-- Start TASK INPUT --
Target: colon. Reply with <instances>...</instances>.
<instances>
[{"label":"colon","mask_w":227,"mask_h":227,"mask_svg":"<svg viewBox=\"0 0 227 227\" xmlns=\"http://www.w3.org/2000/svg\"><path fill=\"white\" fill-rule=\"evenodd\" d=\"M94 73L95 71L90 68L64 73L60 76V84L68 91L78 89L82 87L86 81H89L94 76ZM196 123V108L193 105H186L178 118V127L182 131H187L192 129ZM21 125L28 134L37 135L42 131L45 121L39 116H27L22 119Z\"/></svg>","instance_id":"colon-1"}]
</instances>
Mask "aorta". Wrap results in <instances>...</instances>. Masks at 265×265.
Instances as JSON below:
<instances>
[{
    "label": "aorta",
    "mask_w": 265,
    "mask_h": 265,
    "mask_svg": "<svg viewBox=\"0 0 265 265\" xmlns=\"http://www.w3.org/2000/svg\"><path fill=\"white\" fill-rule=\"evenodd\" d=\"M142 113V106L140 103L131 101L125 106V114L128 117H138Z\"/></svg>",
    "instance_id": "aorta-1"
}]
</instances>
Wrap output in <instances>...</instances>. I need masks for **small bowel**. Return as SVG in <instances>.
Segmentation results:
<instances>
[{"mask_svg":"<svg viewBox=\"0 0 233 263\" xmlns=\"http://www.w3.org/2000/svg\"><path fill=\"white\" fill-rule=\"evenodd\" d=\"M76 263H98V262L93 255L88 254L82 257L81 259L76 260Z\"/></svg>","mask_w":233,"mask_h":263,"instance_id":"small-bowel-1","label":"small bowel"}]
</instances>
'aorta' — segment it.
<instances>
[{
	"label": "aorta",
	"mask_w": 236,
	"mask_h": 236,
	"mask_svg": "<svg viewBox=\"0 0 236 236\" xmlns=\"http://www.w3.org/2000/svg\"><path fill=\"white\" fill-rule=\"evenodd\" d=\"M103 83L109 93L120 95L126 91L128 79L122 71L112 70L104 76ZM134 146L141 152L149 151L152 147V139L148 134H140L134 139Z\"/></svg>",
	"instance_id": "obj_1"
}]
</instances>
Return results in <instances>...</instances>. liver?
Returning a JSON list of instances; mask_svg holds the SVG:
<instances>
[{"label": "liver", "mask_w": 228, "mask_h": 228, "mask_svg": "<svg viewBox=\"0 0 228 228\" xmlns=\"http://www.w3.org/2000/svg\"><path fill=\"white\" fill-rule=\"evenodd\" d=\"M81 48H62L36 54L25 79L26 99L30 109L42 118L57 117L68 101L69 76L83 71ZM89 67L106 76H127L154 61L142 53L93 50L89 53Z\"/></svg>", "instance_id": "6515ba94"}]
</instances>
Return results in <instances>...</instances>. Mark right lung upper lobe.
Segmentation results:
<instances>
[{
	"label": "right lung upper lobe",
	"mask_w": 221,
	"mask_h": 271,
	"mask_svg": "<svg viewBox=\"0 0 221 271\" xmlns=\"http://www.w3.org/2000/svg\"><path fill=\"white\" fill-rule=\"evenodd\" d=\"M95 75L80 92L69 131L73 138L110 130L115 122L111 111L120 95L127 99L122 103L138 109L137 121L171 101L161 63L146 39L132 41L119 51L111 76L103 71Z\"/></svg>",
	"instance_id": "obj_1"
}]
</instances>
-- End TASK INPUT --
- WORK TO DO
Collect every line from the items above that contains the word "bowel", treating uppercase and lowercase as different.

- WRITTEN ANSWER
Wrap output in <instances>...</instances>. I need masks for **small bowel**. Return as SVG in <instances>.
[{"mask_svg":"<svg viewBox=\"0 0 233 263\" xmlns=\"http://www.w3.org/2000/svg\"><path fill=\"white\" fill-rule=\"evenodd\" d=\"M76 263H98V262L93 255L88 254L82 257L81 259L76 260Z\"/></svg>","mask_w":233,"mask_h":263,"instance_id":"small-bowel-1","label":"small bowel"}]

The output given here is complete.